We have another video from, I believe, This California news is pretty serious.
An illegal Chinese-run biolab was found and raided by the CDC and other health agencies in the unassuming town of Reedley, California.
They found samples of COVID, malaria, HIV, STDs, and more.
They found vials of blood, tissue, and bodily fluids, but also thousands of unlabeled vials.
There were a thousand bioengineered mice that one lab worker said were meant to be easily infected by COVID.
Too much to cover in 30 seconds, so please read more for yourselves.
Yeah, I think I'd better do that.
Right.
Let's go to our written comments now.
For the first segment, Le French is single, ladies.
How far away from the San Francisco situation do you think London and UK cities are?
Few years, I'd imagine.
I don't know, five years, something like that.
Baron Von Warhawk.
Love bombing and having a friendly smile can stop shoplifting.
Preposterous.
These people only respect strength.
Yep.
If you try to be friendly with them, they will view it as a weakness and only rob you more.
As demonstrated with Meezy, only the threat of punishment can hold back the barbarians.
I think Mr. Warhawk is spot on there.
This is spot on.
Brilliant comment.
Okay.
Someone online.
You could legalize the shop owners defending the property with firearms.
Yes.
Natalie Pendrick King.
I work in a shop on Oxford Street and I use the Waitrose strategy.
If someone is suspect, they get extra help and attention.
Yeah.
Okay.
And then you get accused of harassment and profiling.
JC.
These are the end times.
I hope not.
Ethelsun95.
So many times it has been shown that it's not simply the severity of punishment, but the likelihood of being caught and punished, punished that acts as a deterrent.
Time for broken windows policy so that, yeah, time for broken windows policy so that the overall crime rates come down and police can then focus on the serious stuff.

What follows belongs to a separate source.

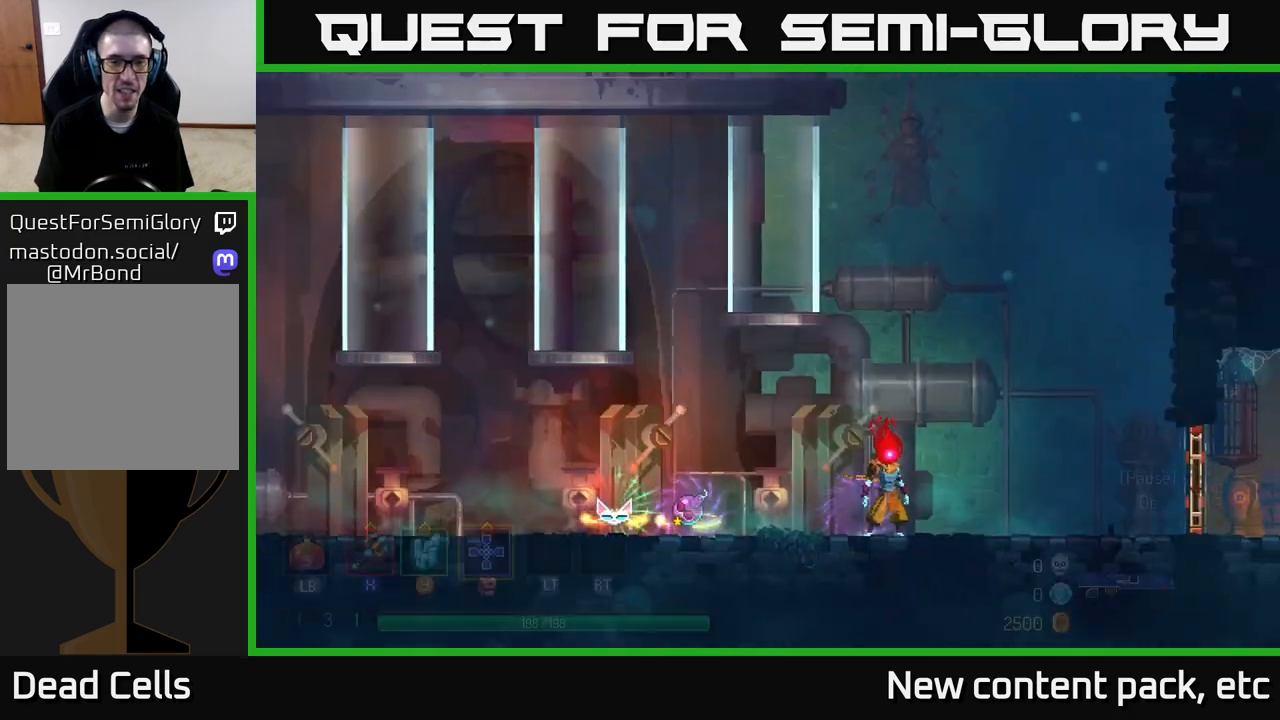
{"buttons": [], "left_stick": "center", "right_stick": "center", "events": [[83, "left_stick", "left"], [483, "left_stick", "center"]]}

Not let shoplifting go ahead because you need to focus on murders.
Bad behavior becoming the norm begets worse behavior.
California refugee in California, and especially cesspits like San Francisco, the majority of theft isn't reported anymore because many stores get stolen from over 20 times a day.
Just a single store for just theft, not even car break-ins.

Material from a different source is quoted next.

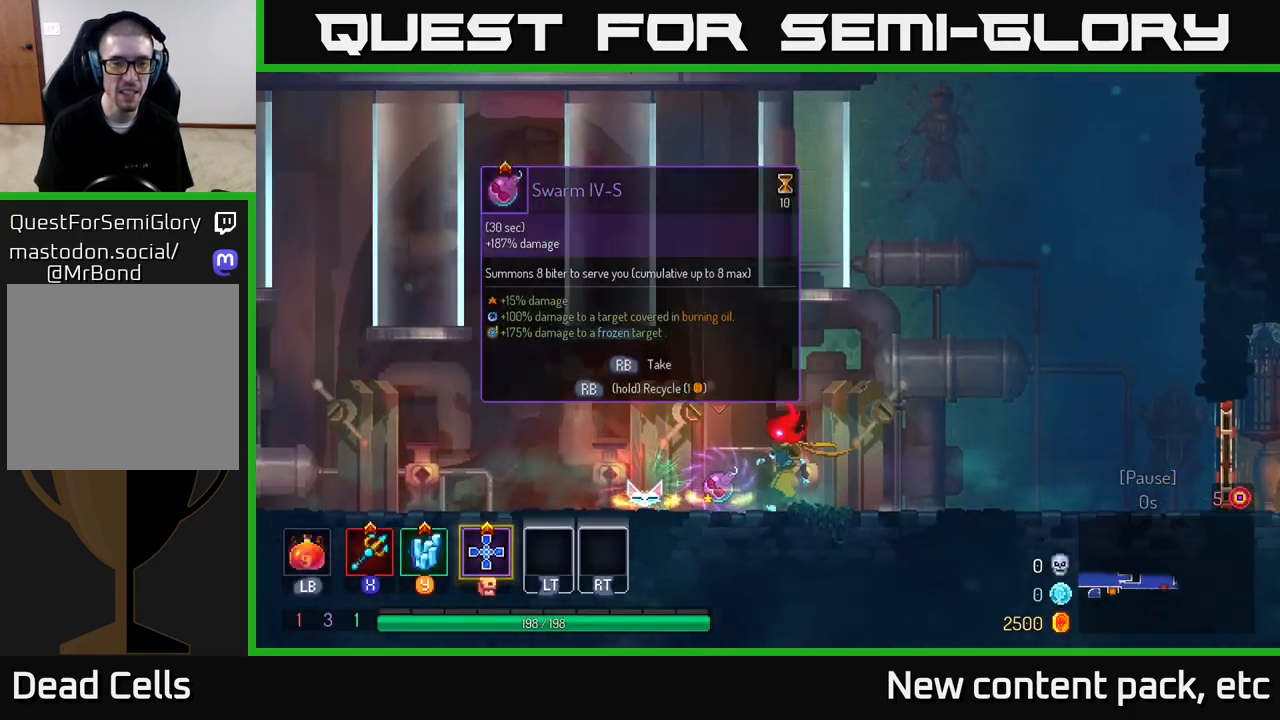
{"buttons": ["R1"], "left_stick": "right", "right_stick": "center", "events": [[100, "left_stick", "left"], [467, "R1", "down"], [500, "left_stick", "right"]]}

Also, every drug user and drug dealer who is passed over because of all the violent crime.
You want to read some of yours?
Yes.
Grant Gibson says, thank you for following up on the balloons, Dan.
This is the work the media should be doing.
This is why you guys are worth ten quid.
Thank you.
Exactly right.
Miss Rat says, I don't doubt the size of the universe and the possibility of aliens.
My question is the same as yours, Dan.
Would aliens ever want to come and see us?
Yeah, I mean, the closest I can get is your argument, which is maybe there's, like, drunk teenage aliens or something.
Yeah, something like that.
They shoplifted something and, hey, they tried to get away with it.
Yeah, this is their version of Spring Break or something.
Joan of Arc says, UFOs are a distraction, if not a fall on PSYOP.
Changed my mind.
Yeah, so I'm absolutely convinced that there was a PSYOP brewing here.
And I just think it's a separate question, but is there also actual alien activity going on?
But I place a really, really low probability on that being the case.
Let me see.
Californian Refugee says, Dan, is an extraterrestrial being working with the Chinese to distract us from the WEF Corporation?
Wake up, people!
Could be the case, and... I believe we have time for one more?
Yeah, go on.
Do some from your section, then.
Right.
Okay.
Left French are single ladies.
Having a kid is the most valuable experience there is.
No argument can take that away.
Yep.
And California refugee, if all welfare and benefits programs ended tomorrow, the invaders would go pack up and go home.
Women would marry men instead of the state.
Boomers would have to sell their investments to fund retirements and nature would heal.